Fakt ist: Der politische Islam hat in Ägypten den Karren vor die Wand gefahren - politisch, gesellschaftlich, ökonomisch. Fakt ist aber auch: Nach dem Putsch gegen Präsident Mohammed Mursi werden seine Anhänger nicht einfach verschwinden.

Bereits in den 1950er Jahren, unter dem Autokraten Nasser, leisteten die Muslimbrüder Widerstand gegen das damalige Regime.
Der jetzige Putsch hat die Muslimbrüder um ihren Wahlsieg betrogen. Daran ändern auch die Tatsachen nichts, dass die Bärtigen um Mursi ein bizarres Demokratieverständnis offenbarten, dass sie weltlich orientierte Großstädter mit islamischen Vorschriften gegängelt haben, und dass sich unter ihrer Regentschaft die ohnehin prekäre wirtschaftliche Situation des Landes dramatisch verschlechtert hat.

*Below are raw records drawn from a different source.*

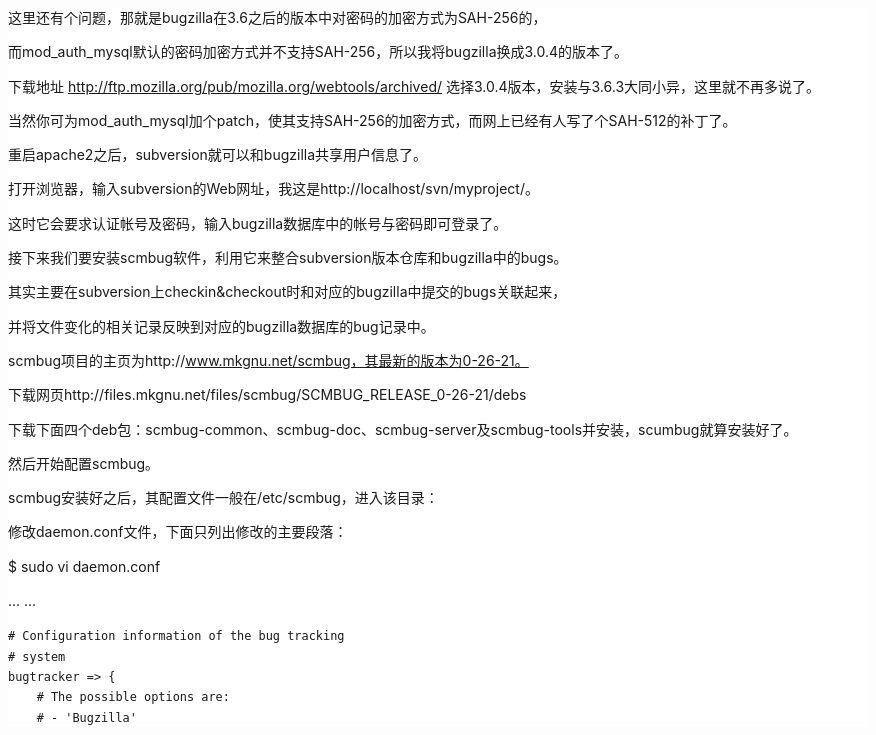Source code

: 



这里还有个问题，那就是bugzilla在3.6之后的版本中对密码的加密方式为SAH-256的，



而mod_auth_mysql默认的密码加密方式并不支持SAH-256，所以我将bugzilla换成3.0.4的版本了。



下载地址 http://ftp.mozilla.org/pub/mozilla.org/webtools/archived/ 选择3.0.4版本，安装与3.6.3大同小异，这里就不再多说了。



当然你可为mod_auth_mysql加个patch，使其支持SAH-256的加密方式，而网上已经有人写了个SAH-512的补丁了。




重启apache2之后，subversion就可以和bugzilla共享用户信息了。



打开浏览器，输入subversion的Web网址，我这是http://localhost/svn/myproject/。



这时它会要求认证帐号及密码，输入bugzilla数据库中的帐号与密码即可登录了。





接下来我们要安装scmbug软件，利用它来整合subversion版本仓库和bugzilla中的bugs。



其实主要在subversion上checkin&checkout时和对应的bugzilla中提交的bugs关联起来，



并将文件变化的相关记录反映到对应的bugzilla数据库的bug记录中。



scmbug项目的主页为http://www.mkgnu.net/scmbug，其最新的版本为0-26-21。



下载网页http://files.mkgnu.net/files/scmbug/SCMBUG_RELEASE_0-26-21/debs



下载下面四个deb包：scmbug-common、scmbug-doc、scmbug-server及scmbug-tools并安装，scumbug就算安装好了。



然后开始配置scmbug。



scmbug安装好之后，其配置文件一般在/etc/scmbug，进入该目录：



修改daemon.conf文件，下面只列出修改的主要段落：



$ sudo vi daemon.conf

...
...

    # Configuration information of the bug tracking
    # system
    bugtracker => {
        # The possible options are:
        # - 'Bugzilla'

Ägypten steht am Abgrund. Der Zorn der Kaltgestellten entlädt sich in Gewalt, das Militär schlägt hart zurück. Es gibt auf lange Sicht nur einen Weg, die Spaltung des Landes abzuwenden: Die neuen Machthaber müssen gemäßigte Religiöse politisch einbinden. Misslingt dies, droht der Nation ein Desaster.
Dieses Szenario hat einen historischen Vorläufer: Vor zwanzig Jahren putschte in Algerien die Armee, als sich ein Wahlsieg der Islamischen Heilsfront abzeichnete - einer mit Mursis Muslimbrüdern vergleichbaren Bewegung. Die Islamisten wählten den bewaffneten Kampf. Die Folge: ein grausamer Bürgerkrieg mit über 120 000 Toten. Noch heute hat Algier über Teile des Landes faktisch keine Kontrolle, dort agieren Terrorgruppen und kriminelle Banden.
Ägypten hat der religiösen Revolution ein Ende bereitet. Für den Neuanfang am Nil muss gelten: Eine künftige Regierung darf nach Neuwahlen keine Politik betreiben, die sich offen gegen große Bevölkerungsgruppen richtet. Genau das hatte schon Mursi nicht verstanden. Es funktioniert auf Dauer nicht. Nicht in Ägypten, Nicht in Syrien. Nicht in der Türkei.